Pada kasus ini, MRI menunjukkan temuan abnormal lobus temporal medial termasuk
hippocampus yang menggambarkan ensefalitis, sclerosis hippocampus atau post ensefalitis
konvulsif. Sklerosis hippocampus tidak mungkin karena pasien tidak mengalami riwayat episode
epilepsi temporal mesial. Selain itu, kasus ini disertai dengan sinusitis paranasal signifikan.
Meskipun hubungan antara sinusitis dan transfer trans-sinaps retrograde tidak jelas, kami harus
memperhatikan kondisi nasal dan paranasal dalam diagnosis dan terapi infeksi SARS-CoV-2.

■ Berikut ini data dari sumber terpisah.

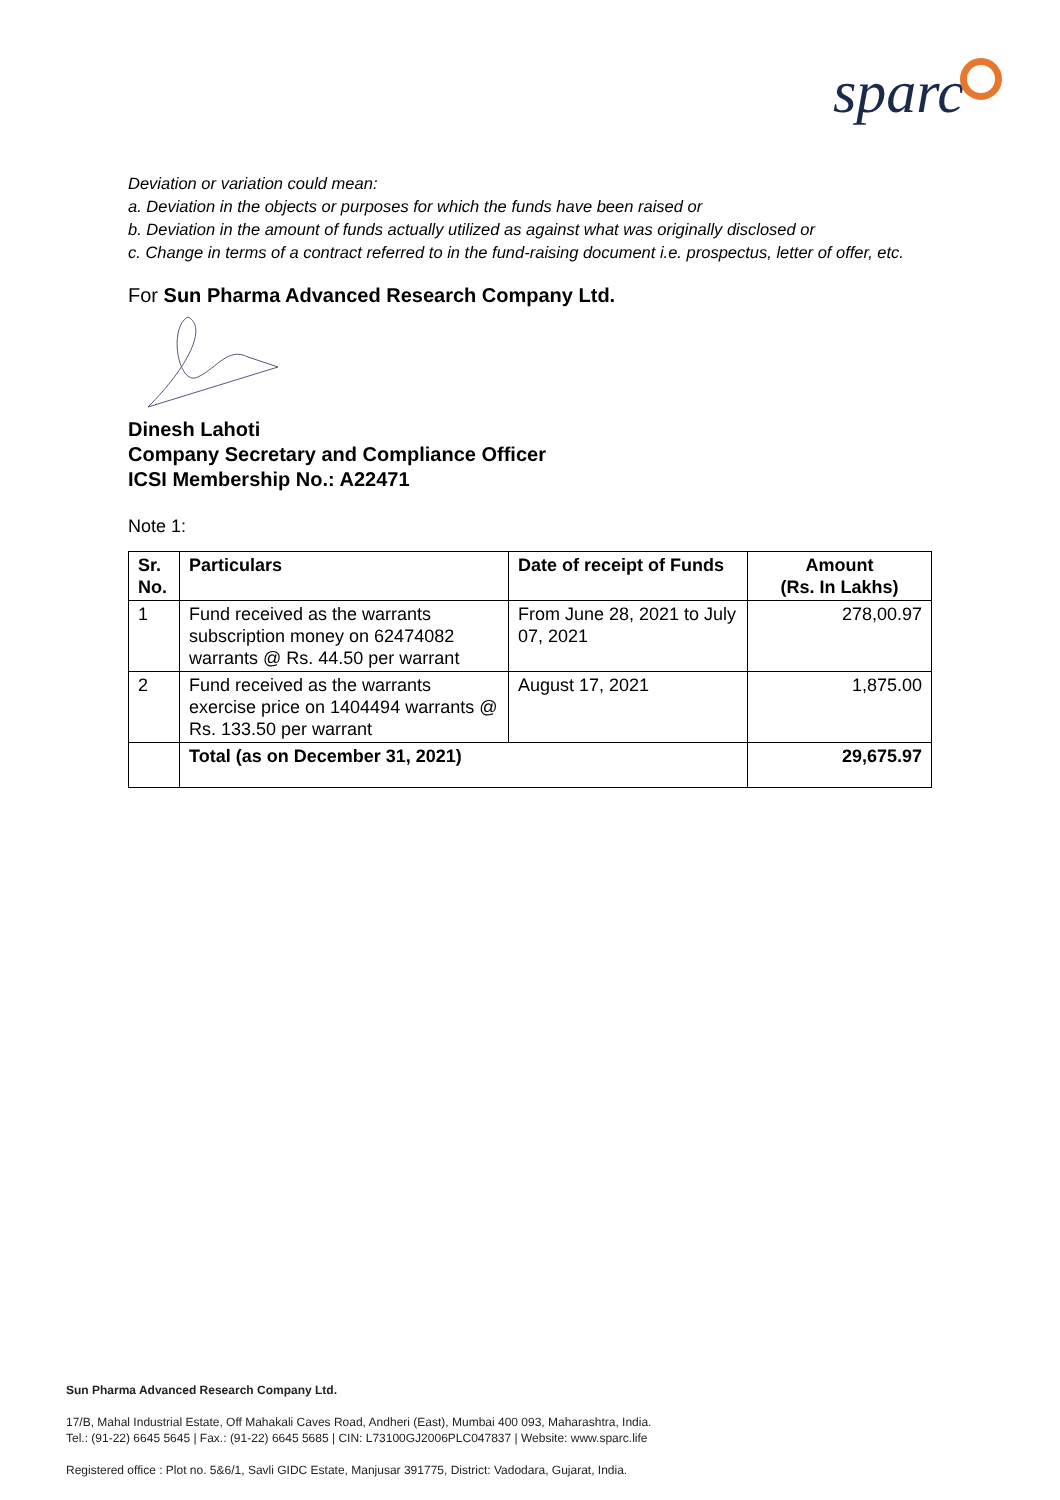sparc
Deviation or variation could mean:
a. Deviation in the objects or purposes for which the funds have been raised or
b. Deviation in the amount of funds actually utilized as against what was originally disclosed or
c. Change in terms of a contract referred to in the fund-raising document i.e. prospectus, letter of offer, etc.
For Sun Pharma Advanced Research Company Ltd.
Dinesh Lahoti
Company Secretary and Compliance Officer
ICSI Membership No.: A22471
Note 1:
| Sr. No. | Particulars | Date of receipt of Funds | Amount (Rs. In Lakhs) |
| --- | --- | --- | --- |
| 1 | Fund received as the warrants subscription money on 62474082 warrants @ Rs. 44.50 per warrant | From June 28, 2021 to July 07, 2021 | 278,00.97 |
| 2 | Fund received as the warrants exercise price on 1404494 warrants @ Rs. 133.50 per warrant | August 17, 2021 | 1,875.00 |
| | Total (as on December 31, 2021) | | 29,675.97 |
Sun Pharma Advanced Research Company Ltd.
17/B, Mahal Industrial Estate, Off Mahakali Caves Road, Andheri (East), Mumbai 400 093, Maharashtra, India.
Tel.: (91-22) 6645 5645 | Fax.: (91-22) 6645 5685 | CIN: L73100GJ2006PLC047837 | Website: www.sparc.life
Registered office : Plot no. 5&6/1, Savli GIDC Estate, Manjusar 391775, District: Vadodara, Gujarat, India.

Kami menganggap bahwa kasus ini penting karena menunjukkan bahwa pasien yang tidak sadar
berpotensi terinfeksi SARS-CoV-2 dan dapat menyebakan infeksi horizontal. Untuk
menghentikan pandemi penyakit SARS-CoV-2, diagnosis penyakit harus cepat dan tidak
mengabaikan temuan apapun. Menemukan pasien suspek adalah langkah pertama preventif
melawan pandemic. Perlu diperhatikan bahwa gejala ensefalitis atau cerebropathia bisa menjadi
indikasi pertama, selain gejala respirasi, untuk menemukan pasien SARS-CoV-2 tersembunyi.
Gambar 1. MRI otak yang dilakukan 20 jam setelah masuk.
A: Diffusion weighted images (DWI) menunjukkan hiperintensitas di sepanjang dinding cornu
inferior ventrikel lateralis kanan.
B,C: Gambar fluid-attenuated inversion recovery (FLAIR) menunjukkan perubahan sinyal
hiperintens di lobus temporal mesial kanan dan hippocampus dengan atrofi hippocampal sedikit.
Temua ini mengindikasikan ventrikulitis lateralis kanan dan ensefalitis khususnya di lobus
mesial kanan dan hippocampus.
D: Gambar T2-weighted menunjukkan sinusitis pan-paranasal.